WORK REQUIRED: From the entries below, transcribe exactly the lines between the line holding "Mise à jour de config/app.php" and the line holding "modifier leur comportement.", inclusive; skip all other lines.

DATA RECORDS:

──────

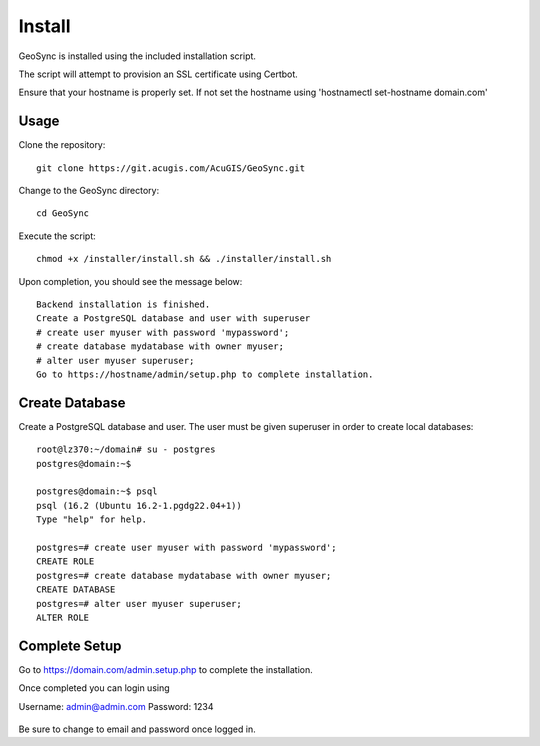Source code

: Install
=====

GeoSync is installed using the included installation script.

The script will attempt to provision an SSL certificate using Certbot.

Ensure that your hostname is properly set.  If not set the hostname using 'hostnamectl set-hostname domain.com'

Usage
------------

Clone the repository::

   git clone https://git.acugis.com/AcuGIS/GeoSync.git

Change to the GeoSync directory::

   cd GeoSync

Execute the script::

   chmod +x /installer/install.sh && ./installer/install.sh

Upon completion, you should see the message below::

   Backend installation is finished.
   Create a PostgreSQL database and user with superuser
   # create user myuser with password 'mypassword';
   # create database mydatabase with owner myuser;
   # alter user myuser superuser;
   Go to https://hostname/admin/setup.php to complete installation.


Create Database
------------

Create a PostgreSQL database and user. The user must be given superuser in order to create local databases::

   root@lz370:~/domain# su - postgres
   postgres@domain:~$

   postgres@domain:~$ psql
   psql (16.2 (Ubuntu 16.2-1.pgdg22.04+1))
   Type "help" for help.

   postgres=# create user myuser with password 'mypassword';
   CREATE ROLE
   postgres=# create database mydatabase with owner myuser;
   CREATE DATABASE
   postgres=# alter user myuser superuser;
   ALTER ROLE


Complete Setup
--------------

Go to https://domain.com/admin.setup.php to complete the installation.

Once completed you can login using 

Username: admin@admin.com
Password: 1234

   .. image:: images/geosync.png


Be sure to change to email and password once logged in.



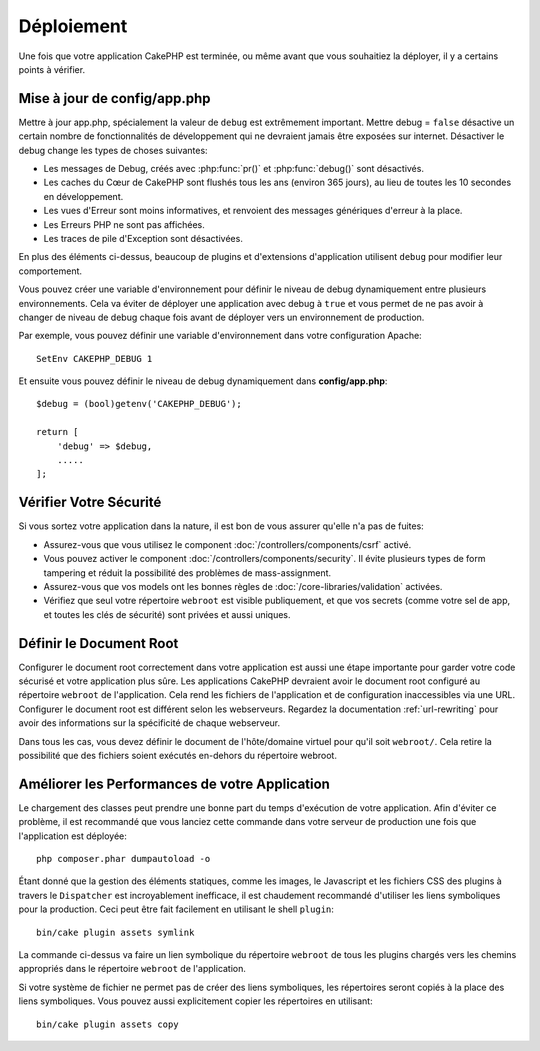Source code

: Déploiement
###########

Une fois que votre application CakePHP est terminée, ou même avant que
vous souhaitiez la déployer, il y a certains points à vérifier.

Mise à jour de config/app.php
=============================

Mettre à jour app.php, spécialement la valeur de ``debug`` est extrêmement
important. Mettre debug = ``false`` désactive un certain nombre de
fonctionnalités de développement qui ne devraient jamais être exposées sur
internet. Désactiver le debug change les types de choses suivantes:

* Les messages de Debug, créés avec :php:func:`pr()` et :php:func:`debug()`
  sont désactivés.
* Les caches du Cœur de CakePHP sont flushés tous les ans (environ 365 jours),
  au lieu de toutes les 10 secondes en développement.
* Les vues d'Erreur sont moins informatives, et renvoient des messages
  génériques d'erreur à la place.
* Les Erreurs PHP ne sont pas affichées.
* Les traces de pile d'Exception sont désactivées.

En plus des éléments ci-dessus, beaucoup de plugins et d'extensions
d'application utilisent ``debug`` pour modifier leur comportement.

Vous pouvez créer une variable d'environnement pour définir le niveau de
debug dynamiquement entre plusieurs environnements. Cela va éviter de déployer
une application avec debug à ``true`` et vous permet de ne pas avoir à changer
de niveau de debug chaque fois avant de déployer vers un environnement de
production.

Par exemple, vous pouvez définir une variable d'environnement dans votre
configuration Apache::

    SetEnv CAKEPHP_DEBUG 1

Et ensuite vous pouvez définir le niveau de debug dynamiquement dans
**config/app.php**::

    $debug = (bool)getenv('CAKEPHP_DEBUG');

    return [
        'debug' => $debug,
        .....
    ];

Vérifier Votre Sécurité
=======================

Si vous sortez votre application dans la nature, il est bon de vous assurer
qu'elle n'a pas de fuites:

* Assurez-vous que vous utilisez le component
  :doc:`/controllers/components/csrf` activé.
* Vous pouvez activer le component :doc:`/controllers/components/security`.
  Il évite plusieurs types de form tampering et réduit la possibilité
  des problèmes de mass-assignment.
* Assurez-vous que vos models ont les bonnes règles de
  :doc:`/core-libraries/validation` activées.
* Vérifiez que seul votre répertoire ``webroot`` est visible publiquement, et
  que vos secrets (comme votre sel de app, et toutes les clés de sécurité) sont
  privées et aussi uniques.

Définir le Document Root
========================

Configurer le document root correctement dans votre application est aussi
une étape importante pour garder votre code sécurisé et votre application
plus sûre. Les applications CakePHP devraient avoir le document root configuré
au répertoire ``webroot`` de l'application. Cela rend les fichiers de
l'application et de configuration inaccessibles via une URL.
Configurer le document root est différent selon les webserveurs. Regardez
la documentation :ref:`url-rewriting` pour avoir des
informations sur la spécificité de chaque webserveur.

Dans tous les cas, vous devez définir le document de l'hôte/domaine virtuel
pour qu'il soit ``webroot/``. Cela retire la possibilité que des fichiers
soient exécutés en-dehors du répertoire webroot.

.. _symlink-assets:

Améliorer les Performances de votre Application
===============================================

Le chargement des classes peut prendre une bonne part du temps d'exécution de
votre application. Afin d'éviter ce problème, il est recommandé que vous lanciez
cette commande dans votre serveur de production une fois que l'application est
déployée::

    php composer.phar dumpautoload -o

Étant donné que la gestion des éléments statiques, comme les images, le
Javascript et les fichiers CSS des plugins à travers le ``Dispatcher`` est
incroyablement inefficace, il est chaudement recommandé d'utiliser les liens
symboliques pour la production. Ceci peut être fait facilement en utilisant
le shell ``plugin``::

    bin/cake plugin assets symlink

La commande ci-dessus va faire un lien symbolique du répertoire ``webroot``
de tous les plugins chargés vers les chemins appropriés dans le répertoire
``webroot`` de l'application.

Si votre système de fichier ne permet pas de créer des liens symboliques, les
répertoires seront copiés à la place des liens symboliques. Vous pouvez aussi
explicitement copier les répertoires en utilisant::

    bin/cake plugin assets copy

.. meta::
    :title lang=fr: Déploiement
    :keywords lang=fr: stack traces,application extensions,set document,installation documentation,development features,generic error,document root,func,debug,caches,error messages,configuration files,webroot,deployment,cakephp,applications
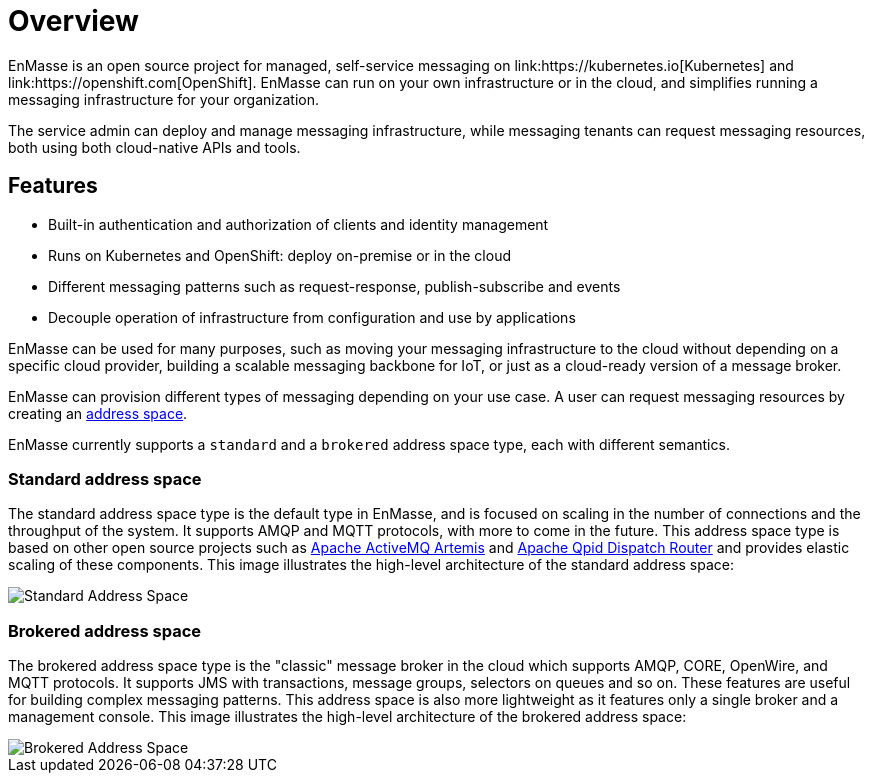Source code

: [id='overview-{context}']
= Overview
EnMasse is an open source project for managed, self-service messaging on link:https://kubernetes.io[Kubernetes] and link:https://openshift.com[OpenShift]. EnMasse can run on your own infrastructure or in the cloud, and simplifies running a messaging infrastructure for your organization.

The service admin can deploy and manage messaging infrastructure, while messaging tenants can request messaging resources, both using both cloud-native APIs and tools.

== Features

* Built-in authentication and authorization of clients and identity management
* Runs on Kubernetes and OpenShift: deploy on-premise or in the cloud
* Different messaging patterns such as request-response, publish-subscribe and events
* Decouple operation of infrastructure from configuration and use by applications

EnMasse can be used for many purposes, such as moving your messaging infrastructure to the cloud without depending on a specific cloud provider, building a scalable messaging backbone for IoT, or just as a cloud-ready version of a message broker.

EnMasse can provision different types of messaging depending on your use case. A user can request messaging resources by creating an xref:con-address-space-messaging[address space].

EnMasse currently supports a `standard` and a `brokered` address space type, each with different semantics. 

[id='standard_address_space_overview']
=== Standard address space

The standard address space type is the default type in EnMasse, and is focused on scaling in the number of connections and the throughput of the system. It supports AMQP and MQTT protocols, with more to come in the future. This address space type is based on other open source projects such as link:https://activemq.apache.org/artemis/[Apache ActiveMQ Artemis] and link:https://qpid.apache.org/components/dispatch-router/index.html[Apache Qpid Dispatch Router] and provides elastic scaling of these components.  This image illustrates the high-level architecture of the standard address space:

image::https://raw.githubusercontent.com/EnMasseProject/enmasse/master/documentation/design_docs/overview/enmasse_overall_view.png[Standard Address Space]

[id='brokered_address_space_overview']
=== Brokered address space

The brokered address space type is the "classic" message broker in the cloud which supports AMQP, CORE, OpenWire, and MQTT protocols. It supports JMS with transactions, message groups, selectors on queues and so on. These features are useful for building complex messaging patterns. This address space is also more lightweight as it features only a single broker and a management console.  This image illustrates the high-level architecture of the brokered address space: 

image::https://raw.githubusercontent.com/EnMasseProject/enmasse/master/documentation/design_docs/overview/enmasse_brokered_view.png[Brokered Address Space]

──────

SOLUTION TO THE PROBLEM:
Mise à jour de config/app.php
=============================

Mettre à jour app.php, spécialement la valeur de ``debug`` est extrêmement
important. Mettre debug = ``false`` désactive un certain nombre de
fonctionnalités de développement qui ne devraient jamais être exposées sur
internet. Désactiver le debug change les types de choses suivantes:

* Les messages de Debug, créés avec :php:func:`pr()` et :php:func:`debug()`
  sont désactivés.
* Les caches du Cœur de CakePHP sont flushés tous les ans (environ 365 jours),
  au lieu de toutes les 10 secondes en développement.
* Les vues d'Erreur sont moins informatives, et renvoient des messages
  génériques d'erreur à la place.
* Les Erreurs PHP ne sont pas affichées.
* Les traces de pile d'Exception sont désactivées.

En plus des éléments ci-dessus, beaucoup de plugins et d'extensions
d'application utilisent ``debug`` pour modifier leur comportement.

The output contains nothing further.